La corrosion du sport par les forces de l'argent n'est qu'un syndrome parmi tant d'autres d'un mal profond qui se nourrit du surenchérissement du futile, parce qu'il fait vendre, au détriment de l'essentiel: celui qui produit. C'est aussi toute la problématique de la rémunération du travail producteur des richesses et de leur répartition par rapport aux rentiers et aux «amuseurs» qui est ainsi posée. Mais il est à craindre qu'au regard de l'avidité ambiante, ceci ne soit que la préoccupation d'une infime partie d'humanistes marginaux, et ce malgré les appels incessants d'une planète à bout de souffle. Gagner toujours plus d'argent en produisant plus et en consommant plus. En fin du processus, on trouve ces «VRP», ces nouveaux milliardaires qui, grâce à une paire de gants de boxe, une balle de golf, de tennis ou de foot ou autre tirent profit d'un système incontrôlable car il a pris soin de se structurer extra-muros dans des fédérations internationales autonomes en veillant à se mettre hors de portée de toute puissance étatique tutélaire régulatrice. Fédérations qui sont parvenues à imposer à des Etats souverains de n'obéir qu'à ce maître incontestable qu'est le dieu Argent. Dès lors, il apparaît normal, dans la «logique» du marché, de rémunérer celui qui suscite un besoin et contribue à vendre un produit mille fois plus cher que celui qui le produit. Hélas, les appels à la raison de quelques âmes bien pensantes se perdent dans la clameur des arènes surchauffées. Mais eux seuls savent qu'à ce rythme, la société n'a d'autres issues que d'aller droit dans le mur; les autres s'en rendront compte quand il sera trop tard.

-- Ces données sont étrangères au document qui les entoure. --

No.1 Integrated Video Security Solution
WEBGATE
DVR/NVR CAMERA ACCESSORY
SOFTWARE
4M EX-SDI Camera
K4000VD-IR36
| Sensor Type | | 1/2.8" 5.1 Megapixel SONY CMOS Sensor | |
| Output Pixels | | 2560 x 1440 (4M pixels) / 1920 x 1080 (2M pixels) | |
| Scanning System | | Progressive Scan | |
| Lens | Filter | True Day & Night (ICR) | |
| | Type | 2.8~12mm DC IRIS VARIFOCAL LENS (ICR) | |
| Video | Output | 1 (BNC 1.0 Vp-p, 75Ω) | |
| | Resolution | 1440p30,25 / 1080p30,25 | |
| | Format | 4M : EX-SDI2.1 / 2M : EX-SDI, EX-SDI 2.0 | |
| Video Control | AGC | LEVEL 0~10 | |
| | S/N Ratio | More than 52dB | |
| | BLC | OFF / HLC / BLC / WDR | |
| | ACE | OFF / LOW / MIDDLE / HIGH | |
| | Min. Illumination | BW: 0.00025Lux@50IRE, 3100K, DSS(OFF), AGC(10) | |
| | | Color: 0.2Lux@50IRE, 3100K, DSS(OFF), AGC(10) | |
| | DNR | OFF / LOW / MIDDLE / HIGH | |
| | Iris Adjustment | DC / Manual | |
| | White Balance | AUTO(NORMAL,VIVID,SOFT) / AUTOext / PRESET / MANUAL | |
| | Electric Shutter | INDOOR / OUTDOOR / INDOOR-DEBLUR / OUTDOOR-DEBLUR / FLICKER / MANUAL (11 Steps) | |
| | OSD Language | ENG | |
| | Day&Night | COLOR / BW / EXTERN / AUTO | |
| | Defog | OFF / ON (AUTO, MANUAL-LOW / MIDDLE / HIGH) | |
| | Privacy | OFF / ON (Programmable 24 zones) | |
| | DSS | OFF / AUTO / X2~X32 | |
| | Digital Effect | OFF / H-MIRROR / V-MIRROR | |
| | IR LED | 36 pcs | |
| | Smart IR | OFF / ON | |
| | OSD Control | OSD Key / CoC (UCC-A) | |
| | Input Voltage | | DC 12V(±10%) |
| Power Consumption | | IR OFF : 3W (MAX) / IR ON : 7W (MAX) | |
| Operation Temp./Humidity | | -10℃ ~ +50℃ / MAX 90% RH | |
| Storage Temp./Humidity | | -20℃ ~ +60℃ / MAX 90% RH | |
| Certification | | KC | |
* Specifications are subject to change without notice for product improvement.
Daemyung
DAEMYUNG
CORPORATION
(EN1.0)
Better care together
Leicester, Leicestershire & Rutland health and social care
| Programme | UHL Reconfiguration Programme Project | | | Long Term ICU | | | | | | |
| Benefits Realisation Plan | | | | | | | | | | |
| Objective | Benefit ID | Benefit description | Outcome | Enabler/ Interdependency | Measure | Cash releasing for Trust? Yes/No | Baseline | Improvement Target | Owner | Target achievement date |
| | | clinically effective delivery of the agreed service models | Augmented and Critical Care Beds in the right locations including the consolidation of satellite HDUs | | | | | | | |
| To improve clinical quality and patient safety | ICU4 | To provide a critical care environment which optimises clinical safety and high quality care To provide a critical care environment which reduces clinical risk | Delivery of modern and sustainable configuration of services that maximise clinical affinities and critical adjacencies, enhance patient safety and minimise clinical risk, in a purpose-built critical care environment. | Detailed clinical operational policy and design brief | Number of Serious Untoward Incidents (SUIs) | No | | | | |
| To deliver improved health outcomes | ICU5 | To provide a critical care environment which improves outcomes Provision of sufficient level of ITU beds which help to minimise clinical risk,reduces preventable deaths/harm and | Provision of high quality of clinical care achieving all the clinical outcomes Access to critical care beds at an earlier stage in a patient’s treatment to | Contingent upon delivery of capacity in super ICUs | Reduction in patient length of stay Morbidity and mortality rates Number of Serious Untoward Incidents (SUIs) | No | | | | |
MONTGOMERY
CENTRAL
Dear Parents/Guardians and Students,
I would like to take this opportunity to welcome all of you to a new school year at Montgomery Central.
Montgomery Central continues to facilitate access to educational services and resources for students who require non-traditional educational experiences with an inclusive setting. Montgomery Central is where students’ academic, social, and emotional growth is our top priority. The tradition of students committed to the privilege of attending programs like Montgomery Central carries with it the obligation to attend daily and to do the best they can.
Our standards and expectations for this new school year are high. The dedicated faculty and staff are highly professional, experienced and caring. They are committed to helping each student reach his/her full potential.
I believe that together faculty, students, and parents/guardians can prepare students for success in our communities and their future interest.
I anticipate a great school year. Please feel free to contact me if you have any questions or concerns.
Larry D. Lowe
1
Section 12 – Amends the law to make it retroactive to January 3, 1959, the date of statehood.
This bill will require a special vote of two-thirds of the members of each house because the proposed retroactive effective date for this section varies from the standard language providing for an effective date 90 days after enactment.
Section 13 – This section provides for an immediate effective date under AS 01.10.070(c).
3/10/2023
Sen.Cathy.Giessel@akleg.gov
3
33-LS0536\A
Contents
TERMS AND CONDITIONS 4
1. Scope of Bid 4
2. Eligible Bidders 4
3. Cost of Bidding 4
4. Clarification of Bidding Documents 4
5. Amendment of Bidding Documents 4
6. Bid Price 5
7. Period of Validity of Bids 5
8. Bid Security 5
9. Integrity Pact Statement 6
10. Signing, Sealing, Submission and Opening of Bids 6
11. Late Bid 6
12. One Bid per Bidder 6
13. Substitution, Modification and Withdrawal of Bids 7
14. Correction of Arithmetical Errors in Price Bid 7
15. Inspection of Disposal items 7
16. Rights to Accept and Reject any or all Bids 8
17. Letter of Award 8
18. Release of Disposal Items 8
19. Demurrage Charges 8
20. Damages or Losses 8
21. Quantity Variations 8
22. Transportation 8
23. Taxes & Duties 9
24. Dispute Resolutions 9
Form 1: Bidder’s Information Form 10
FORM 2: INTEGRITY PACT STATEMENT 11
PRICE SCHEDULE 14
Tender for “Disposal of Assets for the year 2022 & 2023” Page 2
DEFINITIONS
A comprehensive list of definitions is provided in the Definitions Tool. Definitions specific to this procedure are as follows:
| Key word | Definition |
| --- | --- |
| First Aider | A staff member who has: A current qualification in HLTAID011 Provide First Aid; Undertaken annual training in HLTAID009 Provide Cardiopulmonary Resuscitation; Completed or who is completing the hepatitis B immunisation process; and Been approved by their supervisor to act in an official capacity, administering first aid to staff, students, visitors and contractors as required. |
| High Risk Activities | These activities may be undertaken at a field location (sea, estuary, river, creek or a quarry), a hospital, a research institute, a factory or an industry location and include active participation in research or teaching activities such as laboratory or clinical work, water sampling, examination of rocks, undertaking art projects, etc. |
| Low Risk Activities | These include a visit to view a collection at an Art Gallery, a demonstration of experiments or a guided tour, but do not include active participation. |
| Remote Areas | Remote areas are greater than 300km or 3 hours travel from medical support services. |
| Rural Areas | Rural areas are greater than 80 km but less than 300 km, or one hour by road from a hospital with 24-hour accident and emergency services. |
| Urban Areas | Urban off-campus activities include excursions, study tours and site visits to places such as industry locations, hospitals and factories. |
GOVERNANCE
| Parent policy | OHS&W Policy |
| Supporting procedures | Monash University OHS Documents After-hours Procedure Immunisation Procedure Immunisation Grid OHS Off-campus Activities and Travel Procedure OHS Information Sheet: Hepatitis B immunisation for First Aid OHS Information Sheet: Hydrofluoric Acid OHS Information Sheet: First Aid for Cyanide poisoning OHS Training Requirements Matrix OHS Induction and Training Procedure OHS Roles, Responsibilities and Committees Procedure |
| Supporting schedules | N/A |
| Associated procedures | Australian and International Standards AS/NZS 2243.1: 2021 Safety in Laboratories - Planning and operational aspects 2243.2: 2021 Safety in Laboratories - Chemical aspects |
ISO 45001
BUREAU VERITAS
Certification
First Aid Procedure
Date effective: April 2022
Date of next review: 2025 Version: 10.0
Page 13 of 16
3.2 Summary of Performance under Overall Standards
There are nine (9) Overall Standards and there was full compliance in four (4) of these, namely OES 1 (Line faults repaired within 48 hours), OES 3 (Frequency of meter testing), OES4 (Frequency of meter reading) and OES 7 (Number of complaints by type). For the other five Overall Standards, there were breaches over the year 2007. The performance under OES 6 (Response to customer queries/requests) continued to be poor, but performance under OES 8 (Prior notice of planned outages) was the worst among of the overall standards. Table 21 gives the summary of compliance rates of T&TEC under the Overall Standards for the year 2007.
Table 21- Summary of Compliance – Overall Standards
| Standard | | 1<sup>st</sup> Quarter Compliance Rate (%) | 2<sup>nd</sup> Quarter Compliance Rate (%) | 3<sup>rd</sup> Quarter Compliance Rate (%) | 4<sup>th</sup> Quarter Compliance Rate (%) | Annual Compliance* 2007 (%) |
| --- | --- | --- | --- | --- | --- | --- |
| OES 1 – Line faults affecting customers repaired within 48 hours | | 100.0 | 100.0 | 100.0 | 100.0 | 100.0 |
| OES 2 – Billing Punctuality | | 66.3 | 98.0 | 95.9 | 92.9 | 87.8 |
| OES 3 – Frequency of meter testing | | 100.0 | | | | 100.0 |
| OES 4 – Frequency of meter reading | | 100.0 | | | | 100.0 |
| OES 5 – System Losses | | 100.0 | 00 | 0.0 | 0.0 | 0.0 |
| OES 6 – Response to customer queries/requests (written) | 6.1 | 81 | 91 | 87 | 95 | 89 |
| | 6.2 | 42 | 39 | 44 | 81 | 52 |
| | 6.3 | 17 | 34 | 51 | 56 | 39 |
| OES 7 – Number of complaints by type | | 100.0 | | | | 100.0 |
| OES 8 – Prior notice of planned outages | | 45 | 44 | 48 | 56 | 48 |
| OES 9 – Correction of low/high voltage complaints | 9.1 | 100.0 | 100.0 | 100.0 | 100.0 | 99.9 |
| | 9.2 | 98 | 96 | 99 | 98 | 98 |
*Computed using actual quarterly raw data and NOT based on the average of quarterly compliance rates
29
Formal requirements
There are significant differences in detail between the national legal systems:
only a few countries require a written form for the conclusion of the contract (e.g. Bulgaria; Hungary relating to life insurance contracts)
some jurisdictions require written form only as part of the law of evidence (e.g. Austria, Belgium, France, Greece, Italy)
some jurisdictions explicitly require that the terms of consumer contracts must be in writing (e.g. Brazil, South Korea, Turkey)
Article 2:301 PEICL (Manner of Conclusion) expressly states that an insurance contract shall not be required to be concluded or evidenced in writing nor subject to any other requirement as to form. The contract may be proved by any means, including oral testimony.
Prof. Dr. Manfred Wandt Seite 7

1.- Rouget de Lisle (1760-1836). Il est l'auteur de l'hymne national français «la Marseillaise».

2.- Expression du président français Valéry Giscard d'Estaing, prononcée lors de sa visite en Algérie en 1975.

3.- Baron Pierre de Coubertin (1863-1937) Rénovateur des Jeux olympiques et fondateur du Comité International olympique.

4.- Jules Rimet (1873- 1956). Dirigeant du football, initiateur de la Coupe du monde, laquelle a porté son nom un certain temps.

5.- Adam Smith (1723-1790). Philosophe et économiste écossais. Un père du libéralisme et de la fameuse main invisible par laquelle le marché s'auto-régulait par le libre jeu de l'offre et la demande.